Many news reports have shown real life evidence of this occurring. One such example was the heartbreaking story of Desmond the dog, a brown pit bull/boxer mix, who lived with a young couple who had many domestic disputes for over six years. After the boyfriend, Wullaert, left home, Desmond was turned in to a shelter named “The Robin I” in New Haven as an owner-surrender by the girlfriend where he was “immediately loved by all”. Later, Wullaert reclaimed Desmond and brutally murdered him. Instead of receiving jailtime, he was enrolled in an accelerated rehabilitation program. This is a tragic end for this innocent animal that lost his life with no justice served for him. Desmond was a loving sentient being who paid the ultimate price because of Wullaert’s abusive personality. Thankfully, Wullaert left the home before worse abuse could be done towards his girlfriend. Had he remained at home, much worse could have potentially happened. Some positive news is that Desmond’s death inspired a new law in Connecticut to be passed in honor of this dog, named “Desmond’s Law” (you can read more about his story and this law in the March blog post).

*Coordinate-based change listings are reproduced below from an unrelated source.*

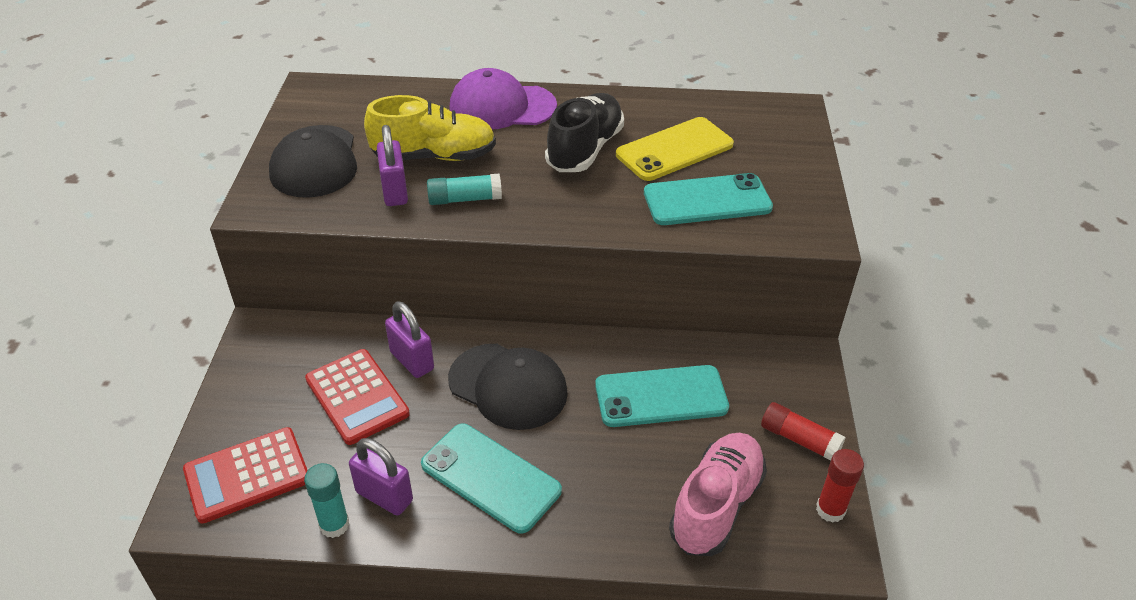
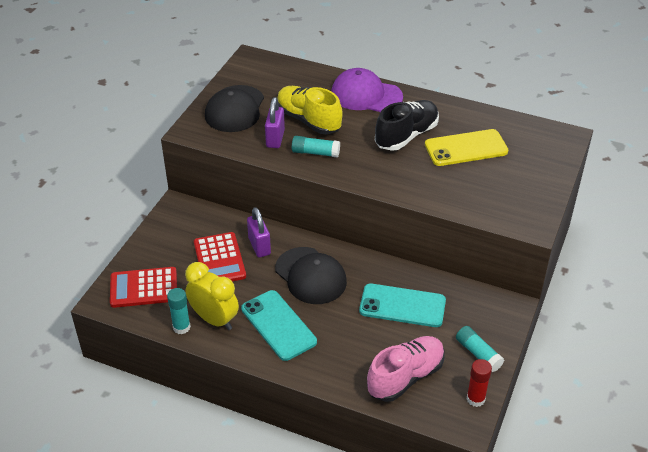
camera: 20 degrees right, 0 degrees up
purple padlock [349,438,413,516] -> yellow clock [185,262,239,330]
yellow shoe [364,95,496,161] -> yellow shoe turned 150 degrees counterclockwise [277,86,343,134]
turquoise phone [644,173,773,225] -> none
red glue stick [761,402,846,461] -> turquoise glue stick [456,326,504,372]

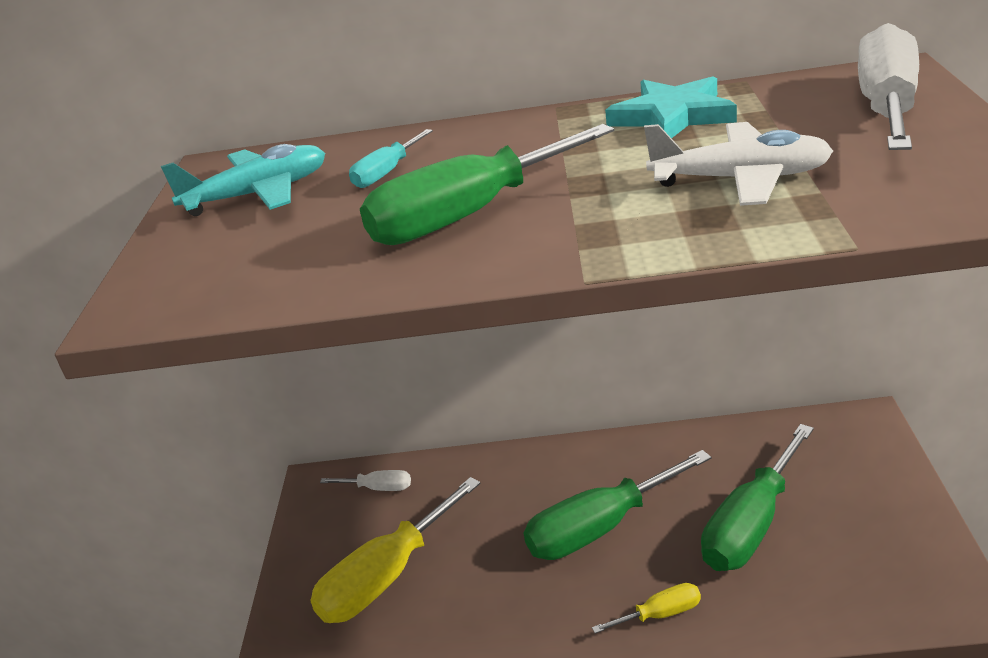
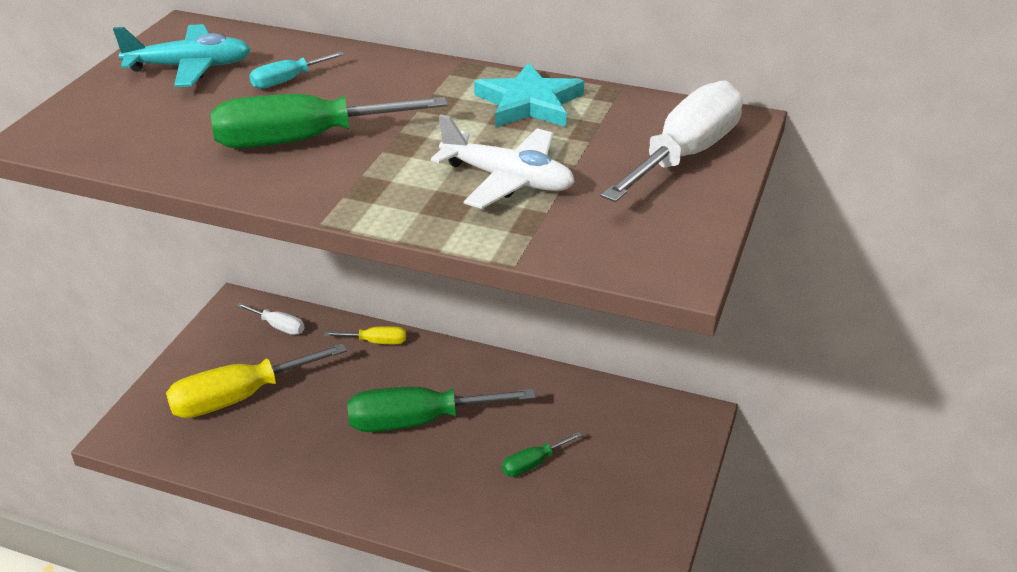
camera: 15 degrees right, 5 degrees up
yellow screwdriver [592,583,701,634] -> yellow screwdriver moved to [324,326,406,344]
green screwdriver [701,424,814,571] -> green screwdriver [502,432,583,477], size x0.48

This real-life evidence along
with decades of studies suggesting the link between animal cruelty and domestic
violence demonstrates that changes are needed.
Thankfully, at the Federal level, Congressmen introduced proposed
legislation, the Preventing Animal
Cruelty and Torture (PACT) Act which would prosecute those responsible for
cruelty and the killing of animals. If passed into law, this PACT legislation
would “prohibit intentional acts of crushing, burning, drowning, suffocating,
impaling, or otherwise subjecting animals to serious bodily harm”.

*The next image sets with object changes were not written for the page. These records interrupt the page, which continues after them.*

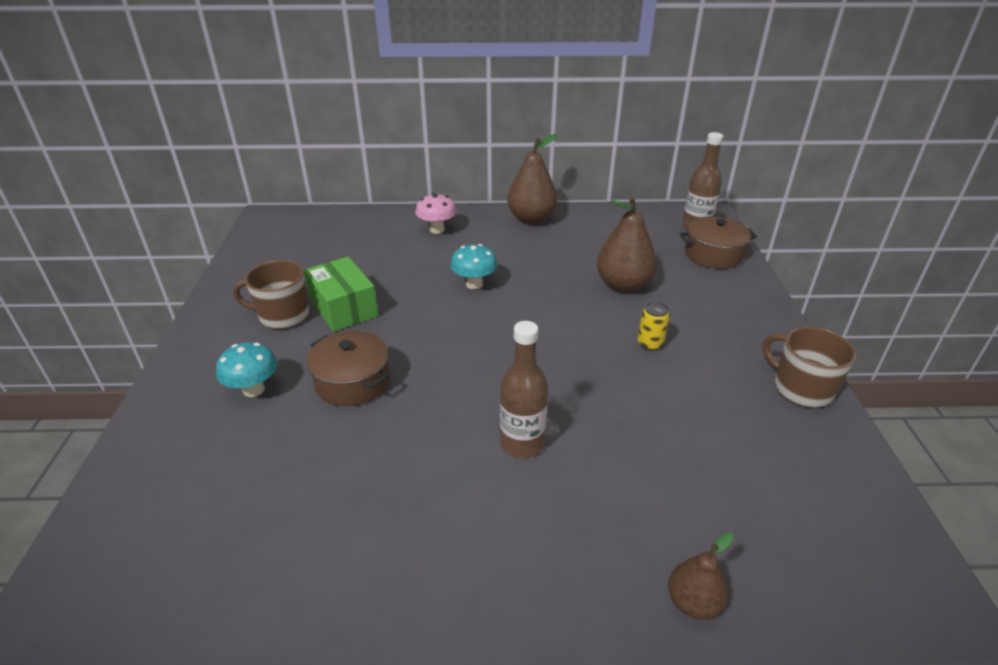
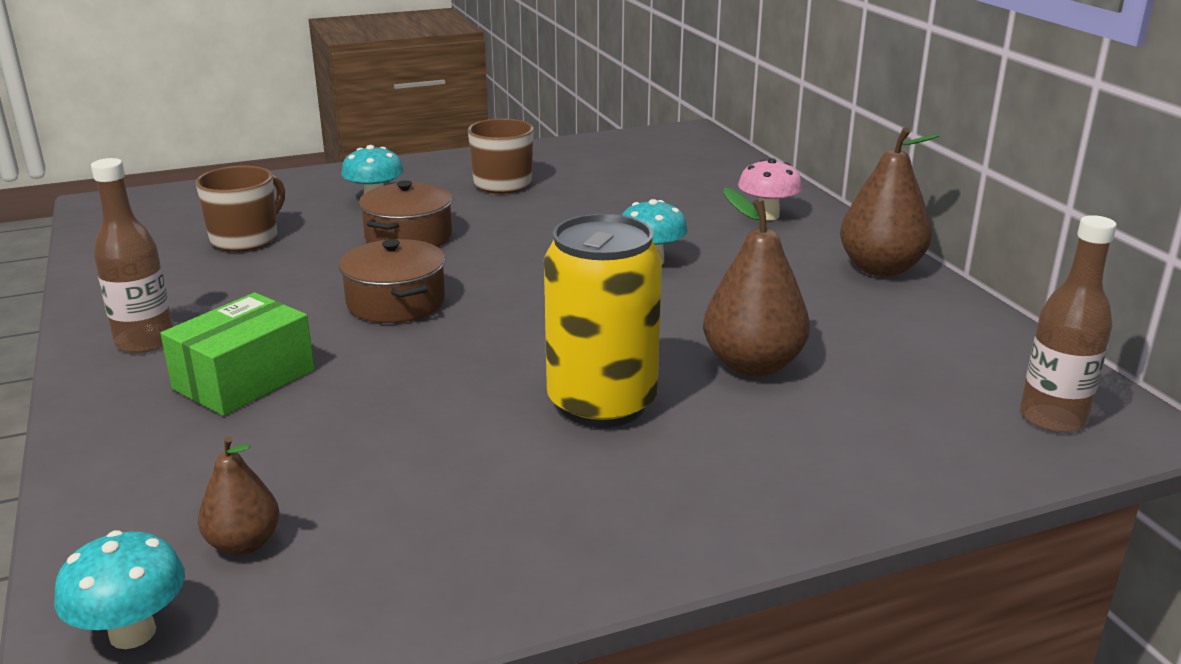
camera: 70 degrees right, 10 degrees down
green box [304,257,379,332] -> green box moved to [160,293,315,416]
brown bottle [500,321,548,458] -> brown bottle moved to [91,158,173,353]
yellow can [638,302,670,351] -> yellow can [544,214,662,428], size x2.49
brown pear [668,532,734,620] -> brown pear moved to [198,436,280,555]
brown pot [679,216,757,269] -> brown pot moved to [339,239,446,323]
brown mug [763,327,856,408] -> brown mug moved to [196,166,285,252]
none -> turquoise mushroom [54,530,185,649]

More is changes are desperately needed. If you witness or you are aware that an
animal is being abused, please call your local authorities as this can be a
precursor to serious crimes against family members or yourself. If your
jurisdiction does not have strict regulations against animal cruelty, contact
your local politicians and lobby for legislative change. Also, by sharing
animal abuse stories on social media, you can help spread awareness on these
crimes and start putting pressure on our governments to enact stronger animal
protection legislation. As we pass new law we get closer to criminally
penalizing those responsible for abusing and killing animals. As well, in the
process, we are preserving not just the lives of animals but of the people
subjected to domestic violence by preventing these crimes before they happen.
Please stand up for the innocent animals and those human victims of domestic violence
and you can save precious lives and give a voice!
 ALDF. “Animal Cruelty and Domestic Violence – The Link Between Cruelty to Animals and Violence Toward Humans.” Animal Legal Defense Fund, 2018, aldf.org/article/animal-cruelty-and-domestic-violence/.
 Watts, Sarah. “Why Do Serial Killers Usually Abuse Animals at an Early Age?” A&E, 3 Jan. 2018, www.aetv.com/real-crime/first-they-tortured-animals-then-they-turned-to-humans.
 Supra note 1.
 CVMA | The Link – Animal Abuse, Child Abuse, and Domestic Violence, www.canadianveterinarians.net/policy-advocacy/link-between-animal-child-domestic-abuse.
 McNerney, Pem. “Starved, Beaten, Strangled, Stuffed Under The Ice, Desmond Becomes Rallying Point [Video].” Stone Mountain-Lithonia, GA Patch, Patch, 16 May 2012, patch.com/connecticut/madison-ct/starved-beaten-strangled-stuffed-under-the-ice-desmonce852022d8.
 “New Federal Animal Cruelty Law Introduced.” Veterinary Practice News, 12 Feb. 2019, www.veterinarypracticenews.com/new-federal-animal-cruelty-law-introduced/.